You can also pass string expressions:

```python
print(mathformer.add("100 + 200"))
print(mathformer.calculate("mul", 50, 4))
```

## Advanced Usage

For more control over resource usage, you can use the `MathFormerAPI` class directly.

### Managing Resources (Load/Unload)

By default, models are lazy-loaded (loaded only when first requested). You can manually load all models at startup or unload them to free GPU/CPU memory.

```python
from mathformer import MathFormerAPI

# Initialize API (lazy_load=False to load everything immediately)
api = MathFormerAPI(lazy_load=True)

# Perform operations
print(api.add(50, 50))

# Unload all models to free memory
api.unload_all()
```

### Context Manager

You can use `MathFormerAPI` as a context manager to ensure models are cleaned up after use:

```python
from mathformer import MathFormerAPI

with MathFormerAPI() as api:
    print(api.mul(99, 9))
# Models are automatically unloaded here
```

## How It Works

MathFormer isn't just calling Python's `+` or `-` operators. It actually uses a neural network to predict the result!

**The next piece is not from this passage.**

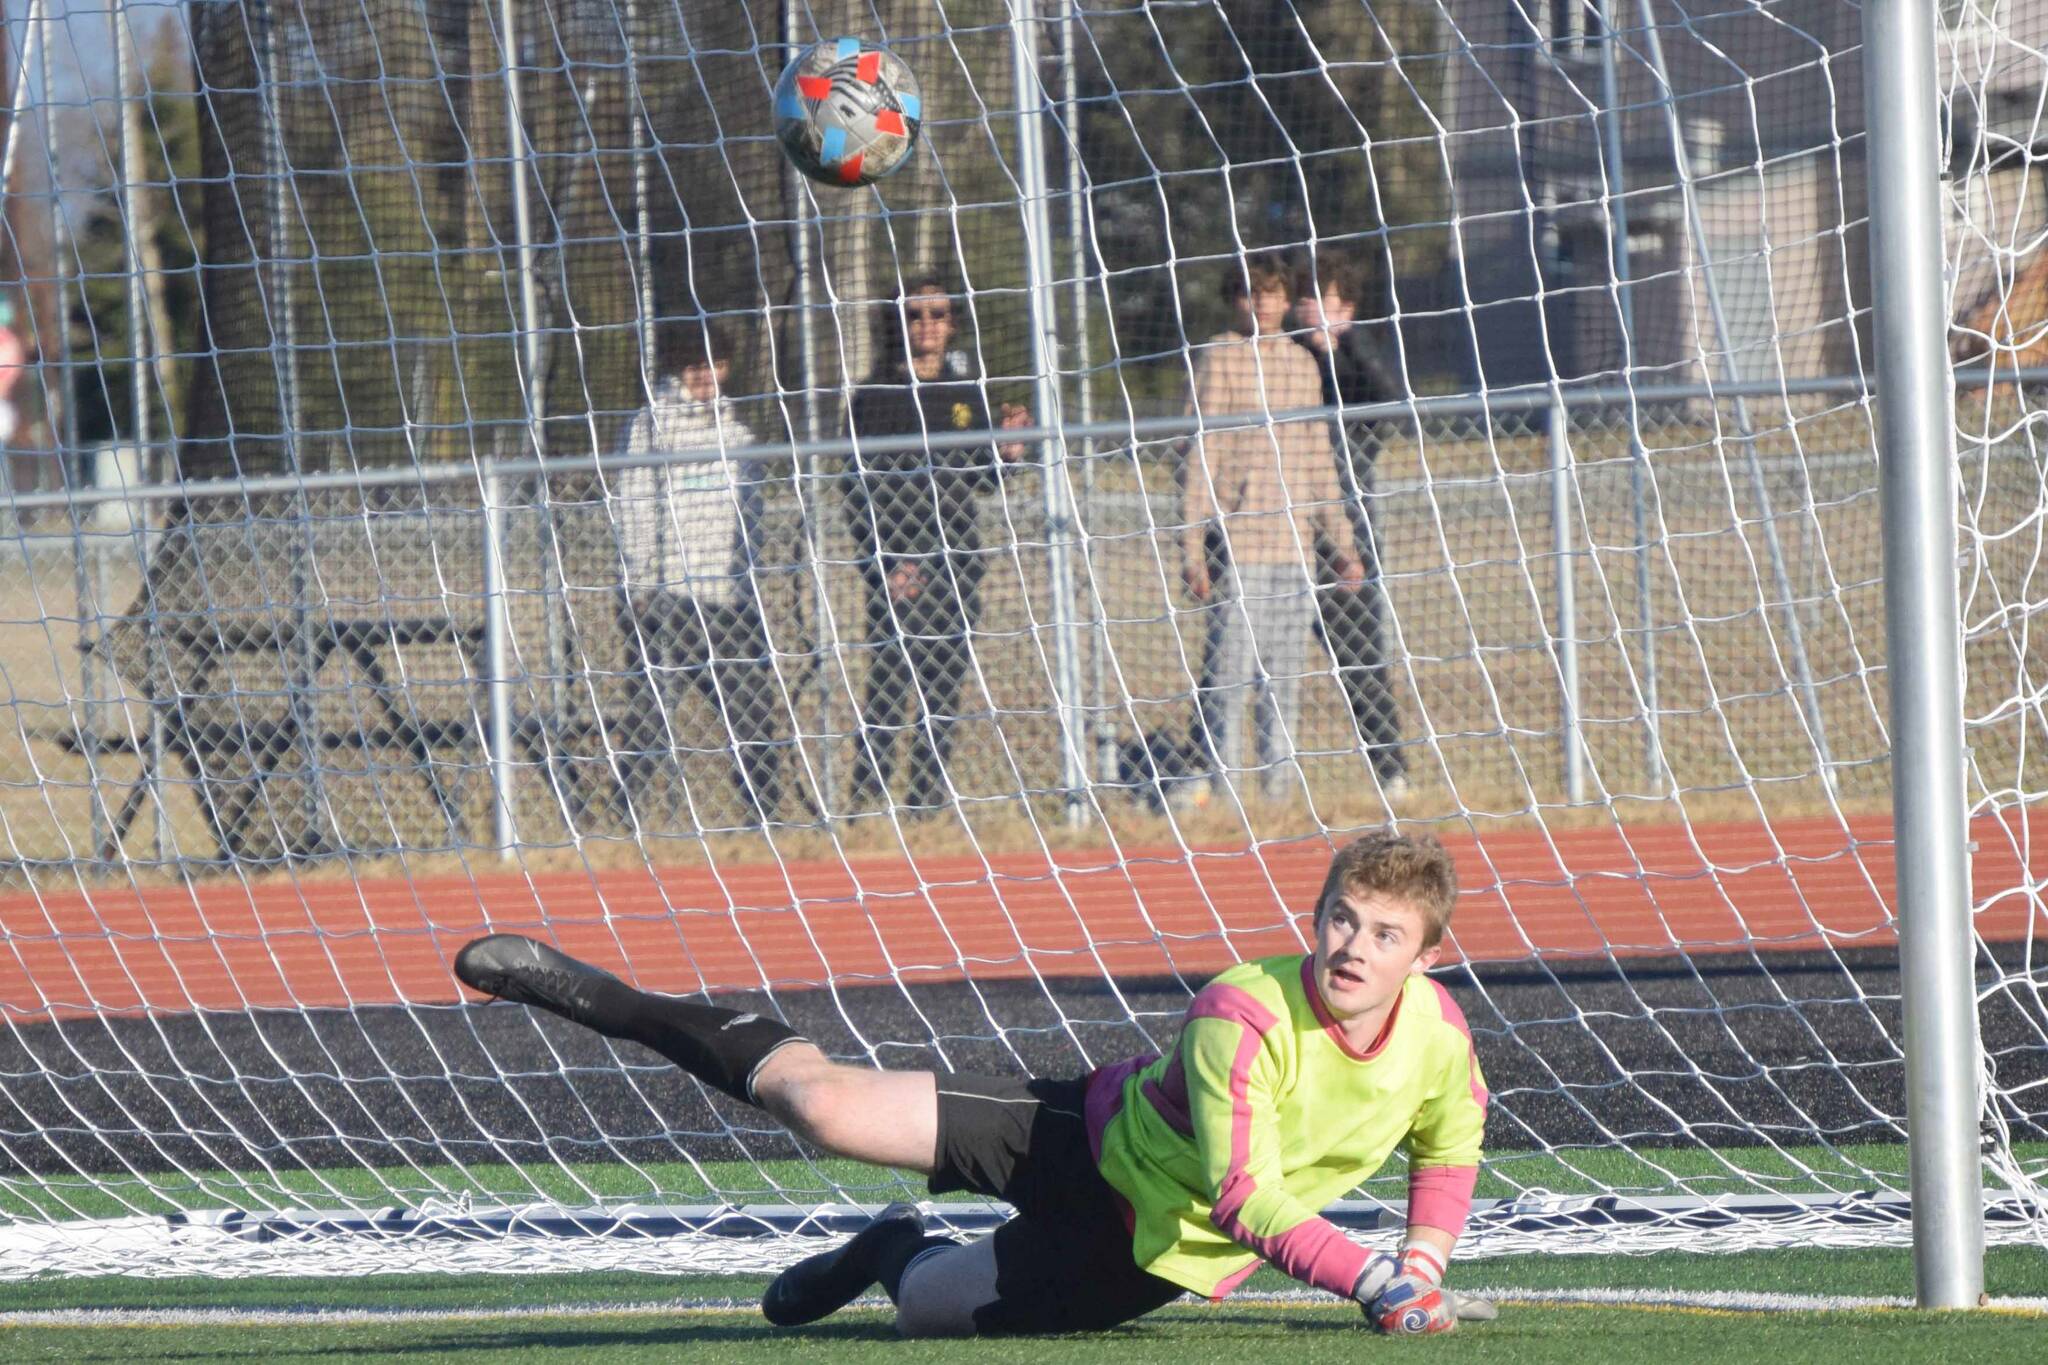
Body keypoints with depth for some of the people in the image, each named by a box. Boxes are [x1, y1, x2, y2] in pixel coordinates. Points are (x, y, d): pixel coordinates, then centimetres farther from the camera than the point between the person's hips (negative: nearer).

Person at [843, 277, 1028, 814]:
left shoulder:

1.  **Single-Step Prediction**: For small single-digit operations (e.g., `5+7`), it queries a Transformer model customized for that operation.
2.  **Multi-Digit Logic**: For larger numbers (e.g., `123+456`), the library implements the standard grade-school algorithms (carrying, borrowing, partial products) but delegates the fundamental single-digit arithmetic steps to the Transformer model.

## Requirements

- Python >= 3.8
- PyTorch >= 2.0.0
- Transformers >= 4.30.0

## License

This project is licensed under the MIT License.